# We're going to Las Vegas but not in the MH



## cwishert (Apr 16, 2009)

Well I finally finalized the plans to go to Las Vegas.  I am disappointed we won't be driving but we just don't have time.  I booked the flight and the hotel this morning.  We will be staying at the Imperial Palace because everyone says it is a great location since it is in the center of the Strip.  We will be going  June 1st and staying two nights.  I am so excited.  I would love to hear other stories from people who have been to Vegas and/or stayed at Imperial Palace.  I know it is really not RV related but I wish it were. :laugh:


----------



## H2H1 (Apr 16, 2009)

Re: We're going to Las Vegas but not in the MH

Carol at least plan on 1/2 trip day to go to Hoover Dam. It a trip you want regret, I know been there and done it. You may want to take plenty of cash for the slots or other games. Also take the monorail around the city or you can by a day pass and ride the trolley all day from one end of the strip to the other. I hope you enjoy your time and the trip. GOOD LUCK IN THE CASINOS. :laugh:  :laugh:


----------



## rjf7g (Apr 16, 2009)

Re: We're going to Las Vegas but not in the MH

I enjoyed the gondola ride at the Venetian.  I stayed at Planet Hollywood and was doing workshops there by day and could only venture out at night, but it was still fun.  And, someone else paid for me to go!  I made a couple of bucks in the casinos on the strip but managed to win $50 at the airport!


----------



## JimE (Apr 16, 2009)

RE: We're going to Las Vegas but not in the MH

I'm not sure of your taste in comedy but if you get a change you have to go see The Amazing Jonathan. His act is a riot and reasonably priced. I believe he was at the Sahara but I can't be 100% sure.


----------



## elkhartjim (Apr 16, 2009)

Re: We're going to Las Vegas but not in the MH

I've stayed several places in Las Vegas but I continue to enjoy the "gaming" downtown.  Its a much slower pace and the dealers are friendlier.  Also the Freemont Experience is a neat light show that is several times a night downtown . The "pirate show" at the Mirage.  Go to the shopping area (mall) in Ceasar's for the attractions (animatronics). It'll be hot and on the weekends plan on walking as traffic will make you think the Southwest Freeway in Houston is main street Mayberry. If you do go downtown from the Imperial, make sure you tell the cab driver to take the freeway or it'll take a lot of your gambling winnings.  If you plan on seeing any of the more popular shows, you need to book now.

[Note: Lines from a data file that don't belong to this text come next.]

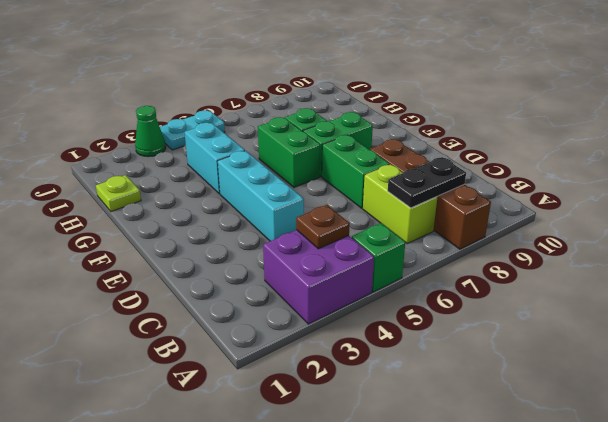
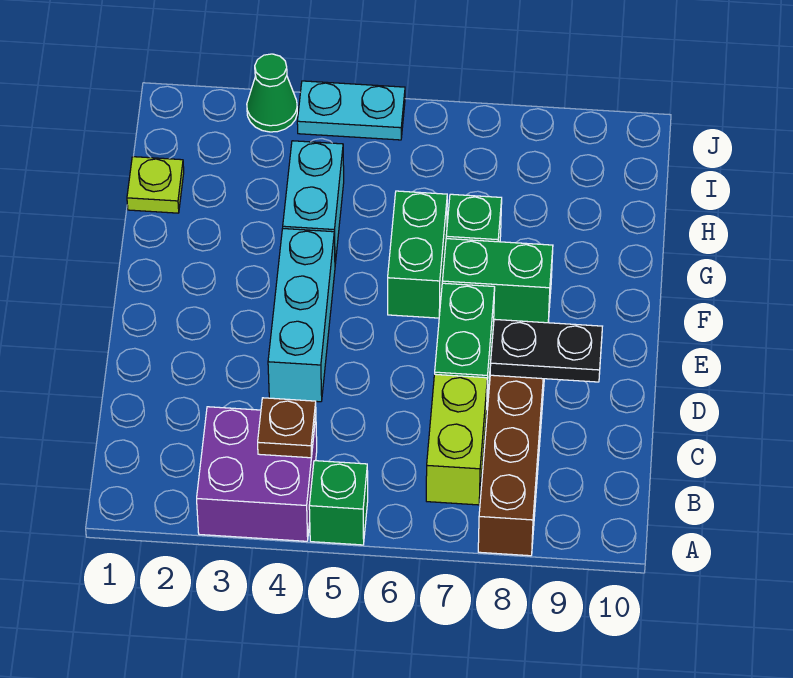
black 1x2 plate [388,157,466,208] -> black 1x2 plate moved to [490,319,602,382]

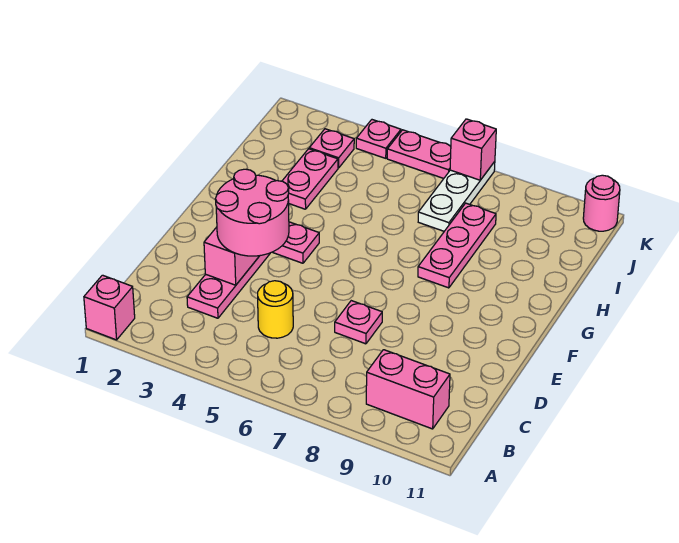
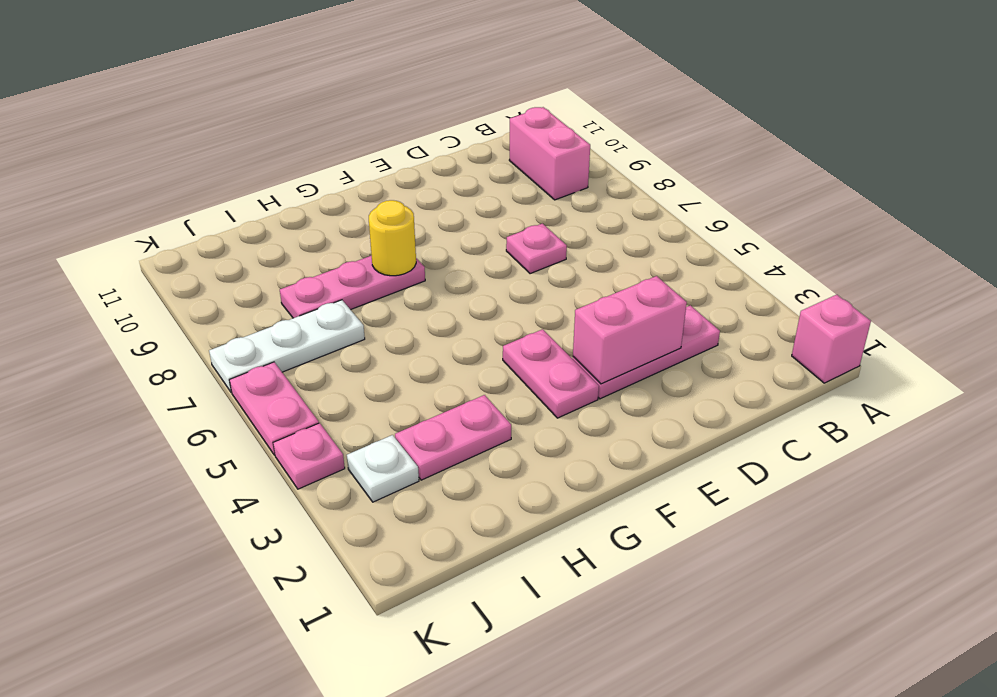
yellow 1x1 round brick [258,281,293,338] -> yellow 1x1 round brick moved to [369,200,416,276]
pink 2x2 round brick [215,169,289,256] -> none
pink 1x1 plate [309,129,354,168] -> white 1x1 plate [347,435,419,502]
pink 1x1 brick [450,119,496,180] -> none
pink 1x1 round brick [583,175,620,231] -> none

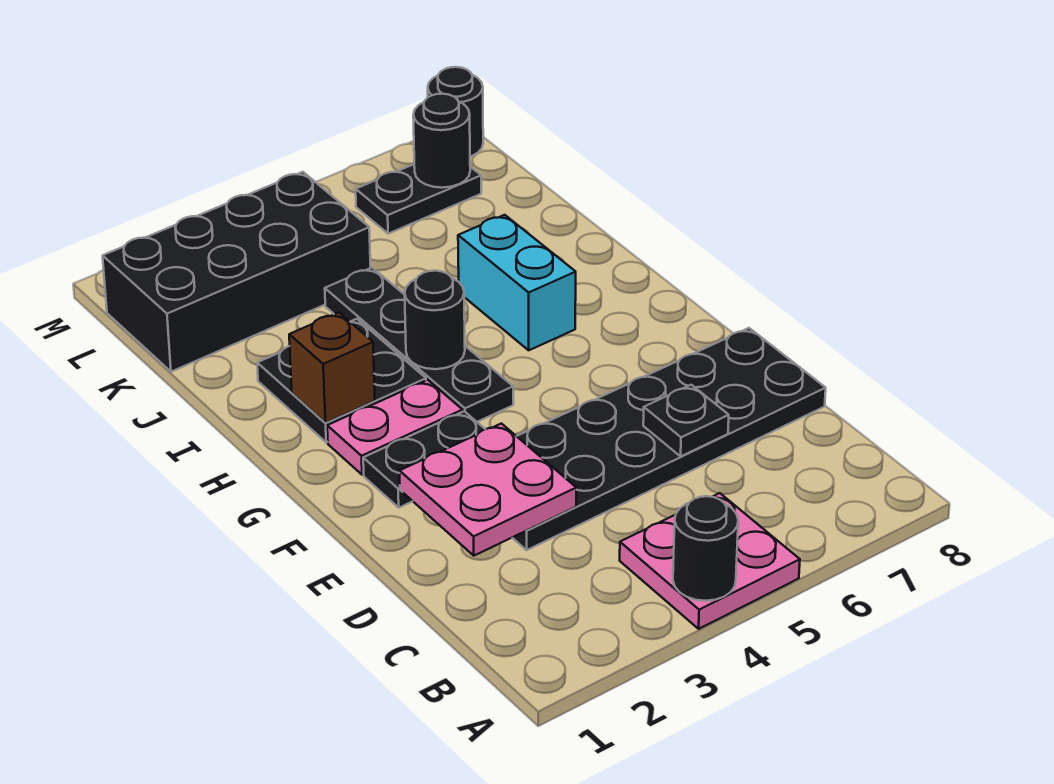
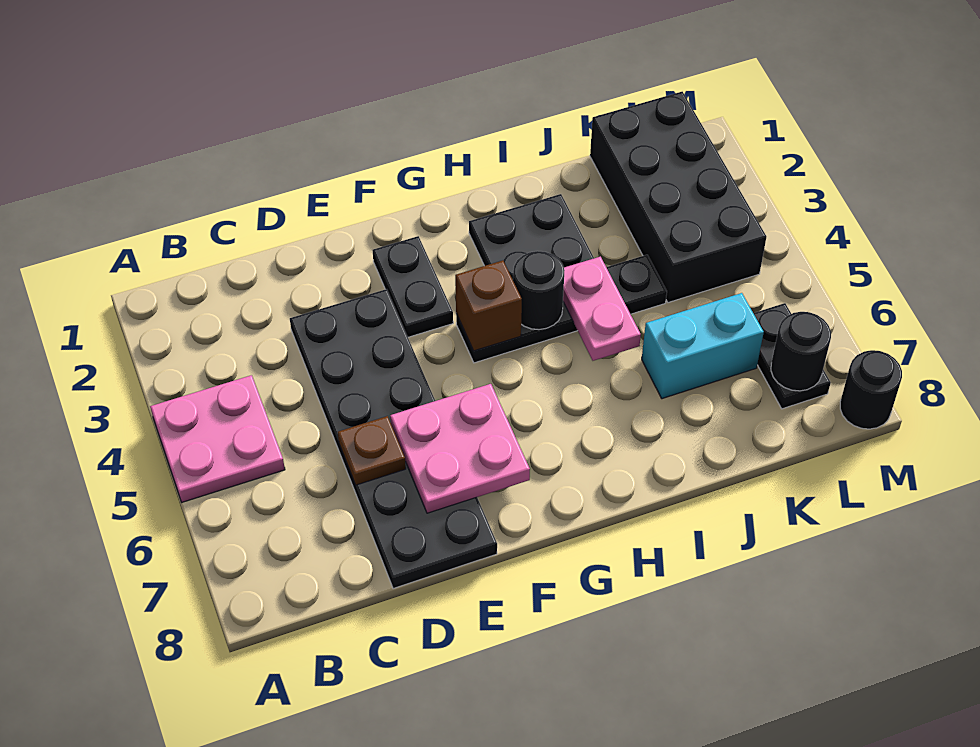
black 1x1 round brick [673,496,738,601] -> none
pink 2x2 plate [400,423,576,556] -> pink 2x2 plate moved to [390,384,530,513]
black 1x1 plate [643,385,729,456] -> brown 1x1 plate [338,416,406,485]
pink 1x2 plate [327,380,463,475] -> pink 1x2 plate moved to [563,257,641,361]
brown 1x1 brick [289,313,375,423] -> brown 1x1 brick moved to [455,261,522,351]
cyan 1x2 brick [458,215,576,350] -> cyan 1x2 brick moved to [642,293,764,399]

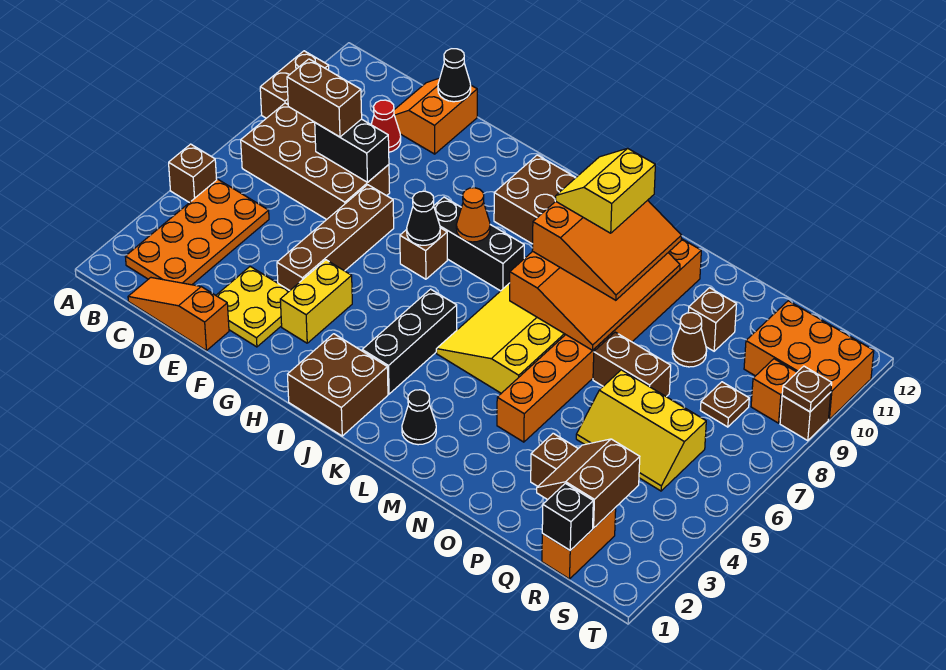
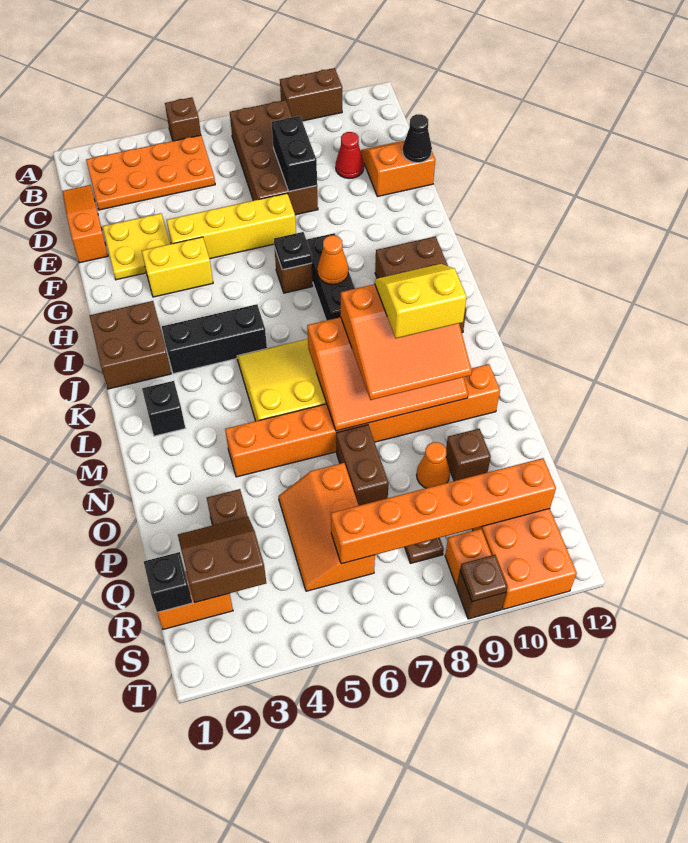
brown 1x2 brick [287,59,362,137] -> none
brown 1x4 brick [277,185,394,290] -> yellow 1x4 brick [167,193,296,259]
black 1x1 cone [407,191,440,245] -> black 1x1 plate [274,232,312,270]
black 1x1 cone [402,390,436,445] -> black 1x1 brick [142,381,185,436]
yellow 2x3 slope [576,370,706,491] -> orange 2x3 slope [278,463,375,591]
brown 1x1 cone [672,313,707,367] -> orange 1x1 cone [416,442,450,488]
none -> orange 1x6 brick [331,458,556,564]

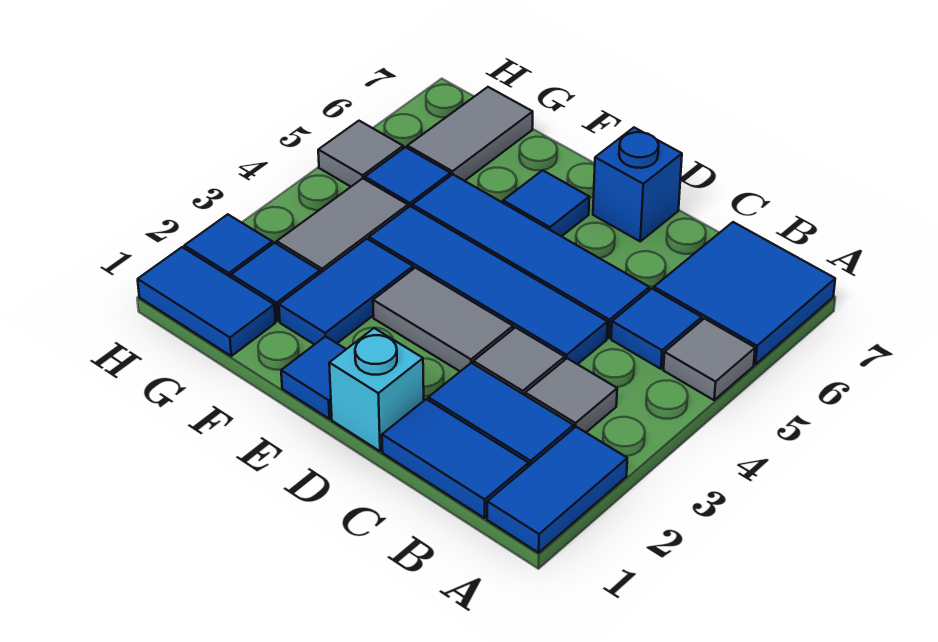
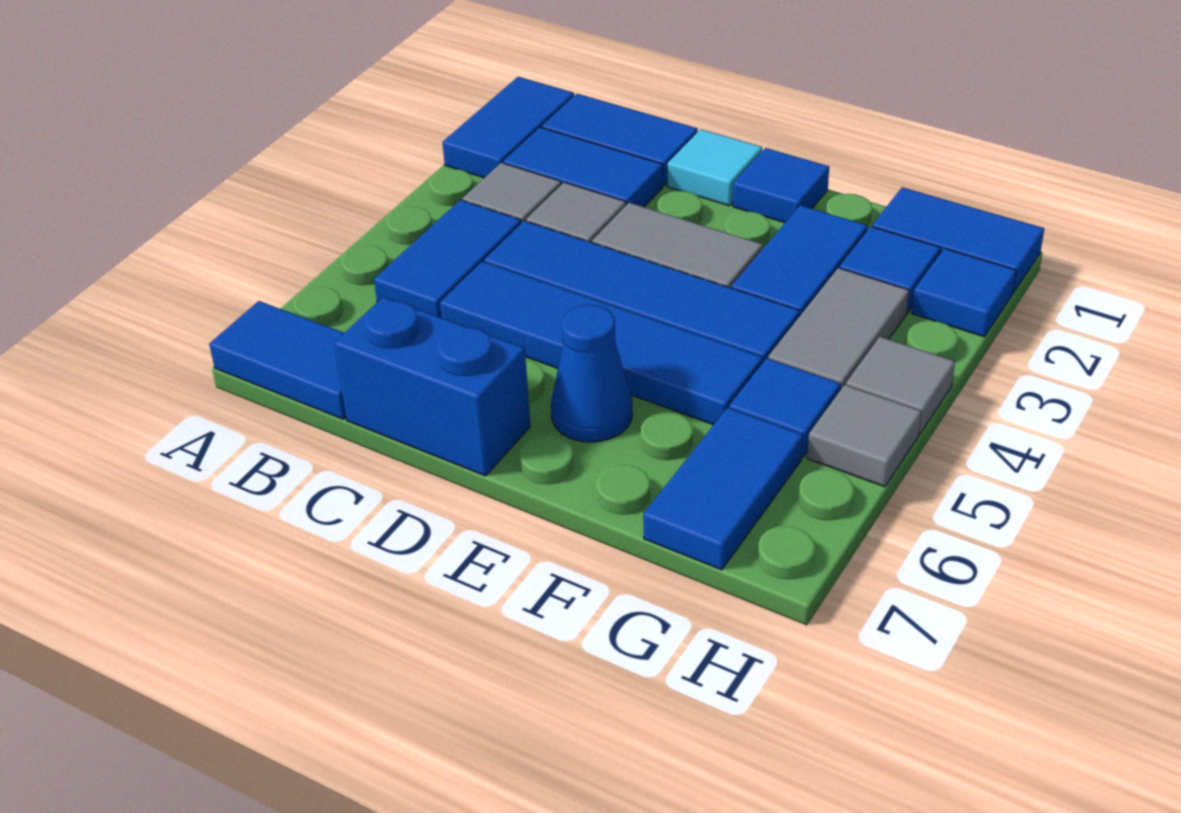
grey 1x1 tile [664,319,755,400] -> grey 1x1 tile moved to [846,337,955,434]
blue 2x2 tile [654,222,835,364] -> blue 1x2 tile [209,301,346,419]
blue 1x1 tile [611,289,702,369] -> blue 1x2 tile [374,200,521,318]
cyan 1x1 brick [329,328,424,451] -> cyan 1x1 tile [668,129,762,206]
blue 1x1 brick [593,128,682,241] -> blue 1x2 brick [334,297,530,476]
blue 1x1 tile [503,170,589,237] -> blue 1x1 cone [551,305,632,442]
grey 1x2 tile [407,87,533,181] -> blue 1x2 tile [643,408,803,570]

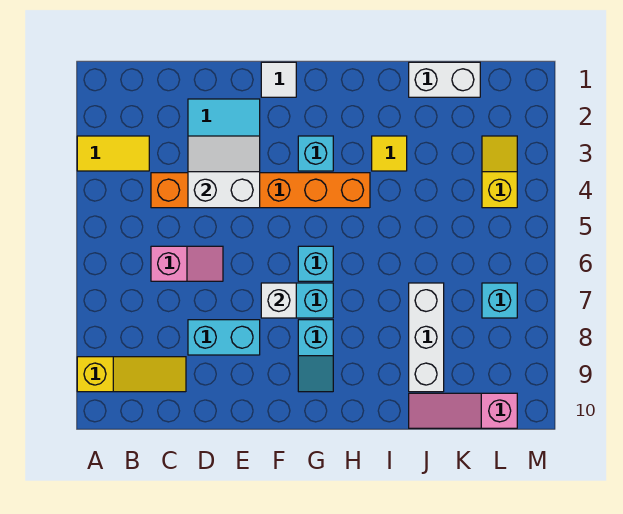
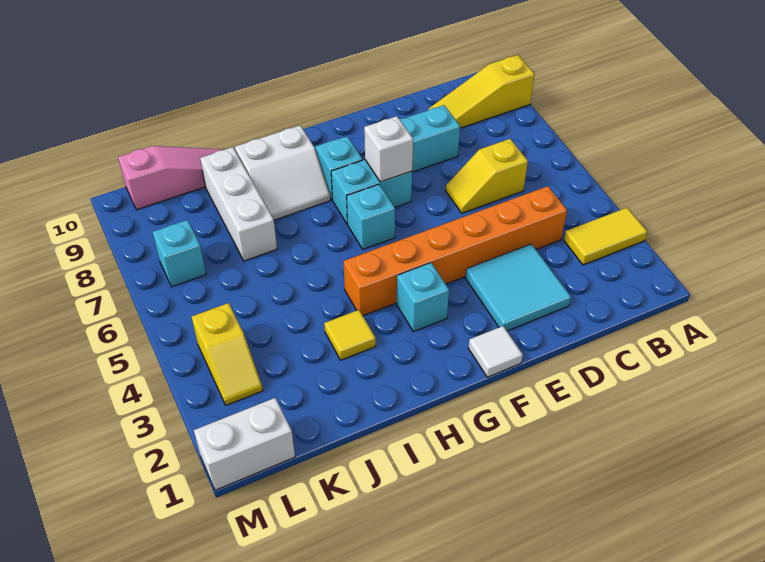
pink 1x2 slope [151,246,223,281] -> yellow 1x2 slope [446,139,528,213]
white 2x2 slope [188,136,260,208] -> white 2x2 slope moved to [235,125,330,220]
white 1x2 brick [409,62,480,97] -> white 1x2 brick moved to [194,398,295,490]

The only downside to this trip Carol is, the "boats" will never satisfy you again. Las Vegas is overwhelming and just remeber,"what happens in Las Vegas, stays in Las Vegas".  And they are talking about your money.  Enjoy!!!


----------



## cwishert (Apr 16, 2009)

Re: We're going to Las Vegas but not in the MH

Jim  you are so right about the money I'm sure.  My aunt says that downtown is better too but she said for the first time to do the strip and take it all in.  I am sure there will be more trips in the future as I am sure I will love it.  I am looking forward to a gondola ride and to the aquarium exhibits and other things to see at all the hotels.  I want to see the classic cars too if we have time.  I am so excited.  Thanks for all your replies.


----------



## Shadow (Apr 16, 2009)

Re: We're going to Las Vegas but not in the MH

Wish we were going with you Carol. Have a great time and hope you hit a Big Jackpot. Remember our deal!  :laugh:   BTW, we will be in Louisiana this weekend.


----------



## cwishert (Apr 16, 2009)

Re: We're going to Las Vegas but not in the MH

I hope you have great luck this weekend, then you can send some of your winnings with me to see if we can double up. :clown:    :laugh:     I have to stay home and be good for another month and a half or I won't have any money to spend in Vegas.


----------



## Guest (Apr 16, 2009)

Re: We're going to Las Vegas but not in the MH

well carol ,, i too am gonna go with out the rv ,, but not to vegas ,, but the beach ,, it is all my fault ,, i waited too long to get the tires for my MH ,, and if i want a matched set of date codes ,, all 9 ,, then it is 4 to 6 weeks to get them ,, but ,, i have a buddy that owns quit a few condos in MB ,, and he has one avail ,, the time we were planning on going ,, 21st floor ocean front ,, the  best part is ,, it won't cost me a dime ,,, he owes me some money for work i did on his MH ,, and i figured ,, why not trade it out ,,, he agreed ,, and that is what i am doing ,, btw ,, also got his password for the wifi there ,, so all of u will still have to put up with me ,, even when i'm at the beach    :laugh:  :laugh:  :laugh:  :evil:  :clown:


----------



## TexasClodhopper (Apr 17, 2009)

Re: We're going to Las Vegas but not in the MH

Is your "buddy" a lifeguard by any chance?  :clown:


----------



## cwishert (Apr 17, 2009)

Re: We're going to Las Vegas but not in the MH

Well Rod at least you get to go to the "BEACH".  How much sun can you get from the 21st floor though.  You have to make a pretty long cast to get your fishing pole to the water.   :clown:   We may head to the beach next weekend if the weather ever makes up its mind what it is doing.  This weekend is supposed to rain all day Saturday and turn beautiful again on Sunday just like last weekend. I can't complain about last weekend though it was beautiful for our grandbabies first easter egg hunt.  Hopefully I can upload some pictures to the album this weekend so you can all see how beautiful they are.  Still I am very excited about June.


----------



## cwishert (Apr 17, 2009)

Re: We're going to Las Vegas but not in the MH

Tex I am wondering where you got that picture.  I thought that was a secluded beach!  Who took that picture? :clown:  :clown:  :laugh:


----------



## H2H1 (Apr 17, 2009)

Re: We're going to Las Vegas but not in the MH

Tex the life guard  is a fix imagination in his mind. He ha s been looking for that picture for over a year. :laugh:  :laugh:  :laugh:  :approve:  :approve: JK you Rod have fun in MB and remember don't dive off your balcony  for the ocean


----------



## Guest (Apr 17, 2009)

Re: We're going to Las Vegas but not in the MH

If i did that ,, hollis i would end up at nasau neds,, it a bar on the beach,,, but it's also attached to the resort
 :laugh:    :laugh:  :laugh:


----------



## brodavid (Apr 21, 2009)

Re: We're going to Las Vegas but not in the MH

730, Watch out for the drinks, they get you after you stand UP. Both the drinks and the price.
And how can you wash and wax my ride on the 21st floor????

enjoy,


----------